The influence of strabismus surgery on the Listing's planes of the two eyes is not fully understood. In one study, patients' eyes showed greater adherence to Listing's rule after the operation, however, the relative orientation of the Listing's planes of the two eyes had changed.

== Measurement ==
The orientation of Listing's plane (equivalently, the location of the primary position) of an individual can be measured using scleral coils. It can also be measured using a synoptometer.

Alternatively, it can be measured using eye tracking (see also Eye tracking on the ISS for an example).

== Discovery and history ==
Listing's law was named after German mathematician Johann Benedict Listing (1808–1882). It is not clear how Listing derived this idea, but apparently based on his geometric aesthetics.

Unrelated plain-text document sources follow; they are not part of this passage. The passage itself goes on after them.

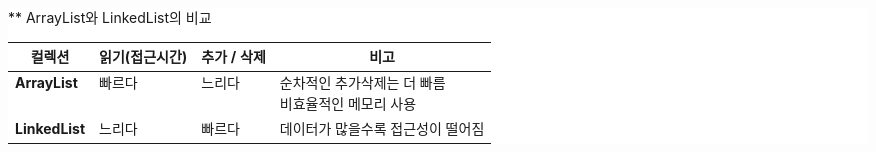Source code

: 
** ArrayList와 LinkedList의 비교

| 컬렉션           | 읽기(접근시간) | 추가 / 삭제 | 비고                               |
|---------------|----------|---------|----------------------------------|
| **ArrayList** | 빠르다      | 느리다     | 순차적인 추가삭제는 더 빠름<br/>비효율적인 메모리 사용 |
| **LinkedList**    | 느리다      | 빠르다     | 데이터가 많을수록 접근성이 떨어짐               |
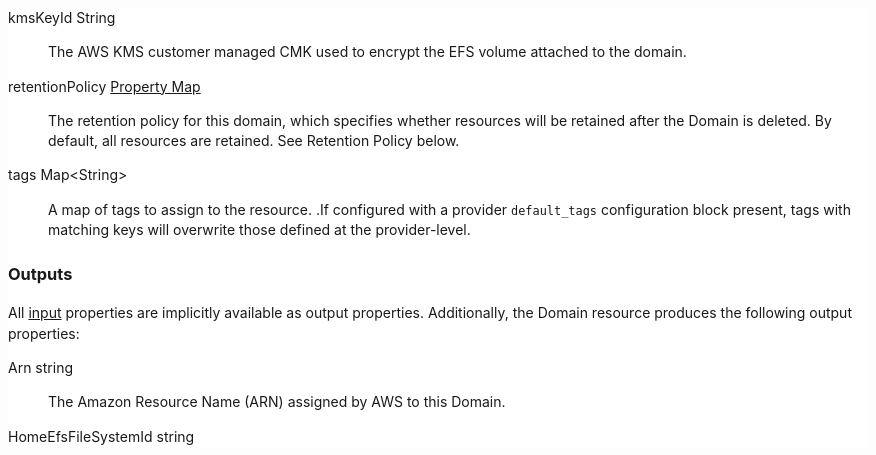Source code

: </dd><dt class="property-optional property-replacement"
            title="Optional">
        <span id="kmskeyid_yaml">
<a data-swiftype-name="resource-property" data-swiftype-type="text" href="#kmskeyid_yaml" style="color: inherit; text-decoration: inherit;">kms<wbr>Key<wbr>Id</a>
</span>
        <span class="property-indicator"></span>
        <span class="property-type">String</span>
    </dt>
    <dd><p>The AWS KMS customer managed CMK used to encrypt the EFS volume attached to the domain.</p>
</dd><dt class="property-optional property-replacement"
            title="Optional">
        <span id="retentionpolicy_yaml">
<a data-swiftype-name="resource-property" data-swiftype-type="text" href="#retentionpolicy_yaml" style="color: inherit; text-decoration: inherit;">retention<wbr>Policy</a>
</span>
        <span class="property-indicator"></span>
        <span class="property-type"><a href="#domainretentionpolicy">Property Map</a></span>
    </dt>
    <dd><p>The retention policy for this domain, which specifies whether resources will be retained after the Domain is deleted. By default, all resources are retained. See Retention Policy below.</p>
</dd><dt class="property-optional"
            title="Optional">
        <span id="tags_yaml">
<a data-swiftype-name="resource-property" data-swiftype-type="text" href="#tags_yaml" style="color: inherit; text-decoration: inherit;">tags</a>
</span>
        <span class="property-indicator"></span>
        <span class="property-type">Map&lt;String&gt;</span>
    </dt>
    <dd><p>A map of tags to assign to the resource. .If configured with a provider <code>default_tags</code> configuration block present, tags with matching keys will overwrite those defined at the provider-level.</p>
</dd></dl>
</pulumi-choosable>
</div>


### Outputs

All [input](#inputs) properties are implicitly available as output properties. Additionally, the Domain resource produces the following output properties:



<div>
<pulumi-choosable type="language" values="csharp">
<dl class="resources-properties"><dt class="property-"
            title="">
        <span id="arn_csharp">
<a data-swiftype-name="resource-property" data-swiftype-type="text" href="#arn_csharp" style="color: inherit; text-decoration: inherit;">Arn</a>
</span>
        <span class="property-indicator"></span>
        <span class="property-type">string</span>
    </dt>
    <dd><p>The Amazon Resource Name (ARN) assigned by AWS to this Domain.</p>
</dd><dt class="property-"
            title="">
        <span id="homeefsfilesystemid_csharp">
<a data-swiftype-name="resource-property" data-swiftype-type="text" href="#homeefsfilesystemid_csharp" style="color: inherit; text-decoration: inherit;">Home<wbr>Efs<wbr>File<wbr>System<wbr>Id</a>
</span>
        <span class="property-indicator"></span>
        <span class="property-type">string</span>
    </dt>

Listing's law was first confirmed experimentally by the 19th-century polymath Hermann von Helmholtz, who compared visual afterimages at various eye positions to predictions derived from Listing's law and found that they matched. Helmholtz argued that Listing's law can be explained as the way to minimize changes in orientation of objects on the retina for all possible gaze directions.

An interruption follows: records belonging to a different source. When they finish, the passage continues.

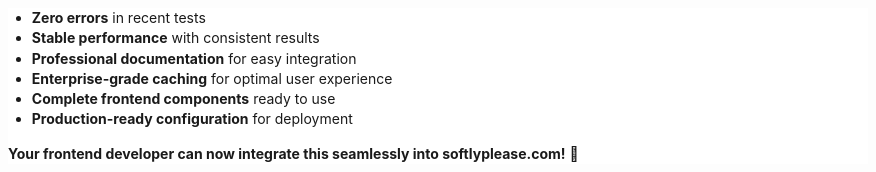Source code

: - **Zero errors** in recent tests
- **Stable performance** with consistent results
- **Professional documentation** for easy integration
- **Enterprise-grade caching** for optimal user experience
- **Complete frontend components** ready to use
- **Production-ready configuration** for deployment

**Your frontend developer can now integrate this seamlessly into softlyplease.com!** 🎉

Listing's law was first measured directly, with the use of 3D eye coils in the 1980s by Ferman, Collewijn and colleagues. In the late 1980s Tweed and Vilis were the first to directly measure and visualize Listing's plane, and also contributed to the understanding of the laws of rotational kinematics that underlie Listing's law. Since then many investigators have used similar technology to test various aspects of Listing's law. Demer and Miller have championed the role of eye muscles, whereas Crawford and colleagues worked out several of the neural mechanisms described above over the past two decades.